Ski Mountaineering Through Scotland’s Landscapes
Ski mountaineering enthusiasts readily agree that this burgeoning sport is one of the best ways to view Scotland’s hills in winter, while avoiding the inevitable crowds on piste. Ski mountaineering, also referred to as ski touring, is offered by a number of tour operators and ski schools to skiers looking for some adventure, and Scotland’s rugged landscape has some superb ski mountaineering options.
In Lochaber and the Western Highlands of Scotland, the peaks and plateaus of the Mamore mountain range near Fort William beckon skiers to sharpen their skills. A gondola uplift makes the summit of Aonach Mor reasonably easy to reach, with other more strenuous options for those who feel up to the challenge, such as tackling Ben Nevis, which at 1344 meters is the highest peak in Scotland. In the Central Highlands, skiers are likely to find good ski mountaineering conditions on Ben More and Stob Binnein by Crianlarich, as well as the grassy hills of Ben Lawers and Ben Alder just southwest of Dalwhinnie.
The Cairngorms National Park offers some good skiing opportunities, generally along with favorable weather conditions, especially in late March and April. The Cairngorms massif has a good snowfall record, bold summits, extensive plateau and a variety of downhill terrain including challenging gullies and wide open powder fields. A favored route of ski mountaineers is to tour the round of the Northern Corries, taking skiers over the summits of Ben Macdui, Cairn Lochan and Cairngorms.
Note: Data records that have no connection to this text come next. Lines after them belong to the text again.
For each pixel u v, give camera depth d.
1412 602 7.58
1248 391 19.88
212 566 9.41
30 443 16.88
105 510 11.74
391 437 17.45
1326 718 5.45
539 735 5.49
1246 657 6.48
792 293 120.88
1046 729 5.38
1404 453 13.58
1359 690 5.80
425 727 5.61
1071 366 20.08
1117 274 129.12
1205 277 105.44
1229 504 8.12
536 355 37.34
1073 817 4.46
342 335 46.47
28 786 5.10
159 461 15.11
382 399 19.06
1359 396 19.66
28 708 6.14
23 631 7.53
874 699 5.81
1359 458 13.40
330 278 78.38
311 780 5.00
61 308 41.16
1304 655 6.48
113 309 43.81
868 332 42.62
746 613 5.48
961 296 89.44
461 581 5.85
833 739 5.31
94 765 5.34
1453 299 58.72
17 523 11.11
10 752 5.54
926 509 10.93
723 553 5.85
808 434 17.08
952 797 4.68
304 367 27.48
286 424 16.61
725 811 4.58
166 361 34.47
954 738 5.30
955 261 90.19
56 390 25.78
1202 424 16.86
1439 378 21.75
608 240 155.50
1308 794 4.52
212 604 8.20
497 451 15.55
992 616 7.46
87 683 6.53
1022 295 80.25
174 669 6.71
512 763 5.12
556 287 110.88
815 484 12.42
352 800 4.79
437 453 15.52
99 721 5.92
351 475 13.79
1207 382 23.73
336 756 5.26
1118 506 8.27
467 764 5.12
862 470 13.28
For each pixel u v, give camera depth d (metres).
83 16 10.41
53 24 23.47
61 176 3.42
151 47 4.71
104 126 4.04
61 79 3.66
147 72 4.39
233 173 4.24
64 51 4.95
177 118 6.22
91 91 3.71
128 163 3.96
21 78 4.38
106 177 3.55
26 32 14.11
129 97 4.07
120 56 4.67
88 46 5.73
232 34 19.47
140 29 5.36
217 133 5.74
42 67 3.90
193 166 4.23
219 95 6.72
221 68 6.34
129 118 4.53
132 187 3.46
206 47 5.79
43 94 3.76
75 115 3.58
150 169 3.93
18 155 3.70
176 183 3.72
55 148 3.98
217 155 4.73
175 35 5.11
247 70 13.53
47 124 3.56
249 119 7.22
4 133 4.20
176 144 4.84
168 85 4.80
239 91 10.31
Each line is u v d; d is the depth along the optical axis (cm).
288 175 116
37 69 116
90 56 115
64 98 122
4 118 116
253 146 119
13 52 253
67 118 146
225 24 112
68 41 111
While ski mountaineering can be more risky than conventional skiing, if carried out responsibly it need not be dangerous. Before taking to the hills, skiers will be given brief training on safety measures and the equipment needed, which includes avalanche transceivers and ice axes. The skis that are used for ski mountaineering allow the heel to be free during ascents, snapping into a fixed position for descents. As is the case with any trip into the mountains during winter, skiers need to know how to navigate and must constantly be aware of changing weather conditions, which can be quite rapid at times. Beginners would do well to undertake their first ski mountaineering adventure under the watchful eye of experienced instructors, and in this way gain the most benefit from ski mountaineering in Scotland.